## Records provided

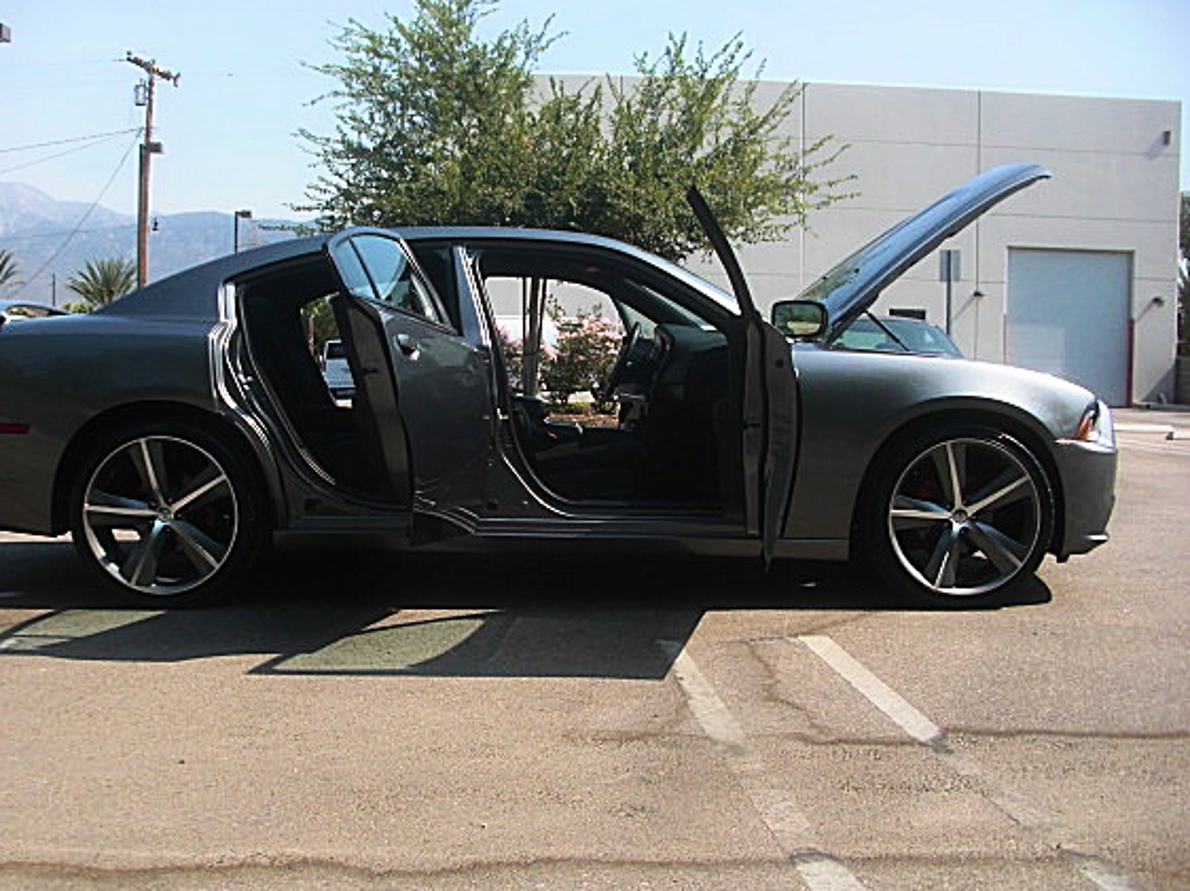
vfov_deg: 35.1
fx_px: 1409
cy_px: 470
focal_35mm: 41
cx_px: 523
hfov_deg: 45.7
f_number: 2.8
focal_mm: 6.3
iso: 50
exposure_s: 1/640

--

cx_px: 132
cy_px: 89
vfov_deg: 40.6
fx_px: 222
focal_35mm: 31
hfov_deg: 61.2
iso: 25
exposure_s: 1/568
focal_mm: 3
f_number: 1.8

* * *

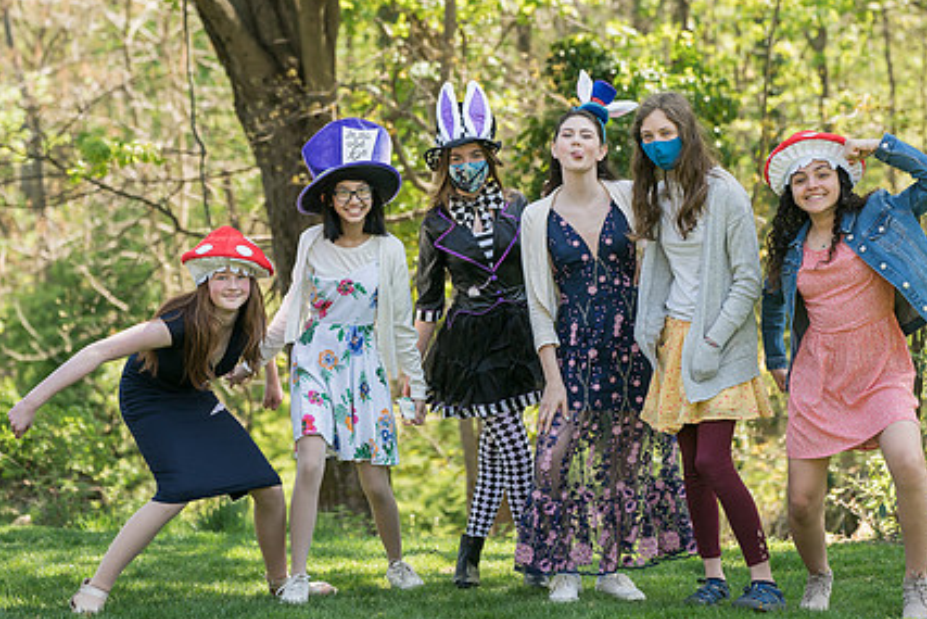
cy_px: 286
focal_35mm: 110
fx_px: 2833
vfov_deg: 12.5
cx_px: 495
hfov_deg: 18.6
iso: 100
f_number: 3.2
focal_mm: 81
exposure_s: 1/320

## Task requirements
Look through the entries above and quote exactly the lines from the line with "vfov_deg: 35.1" to the line with "exposure_s: 1/640", counting both of those lines.

## Answer section
vfov_deg: 35.1
fx_px: 1409
cy_px: 470
focal_35mm: 41
cx_px: 523
hfov_deg: 45.7
f_number: 2.8
focal_mm: 6.3
iso: 50
exposure_s: 1/640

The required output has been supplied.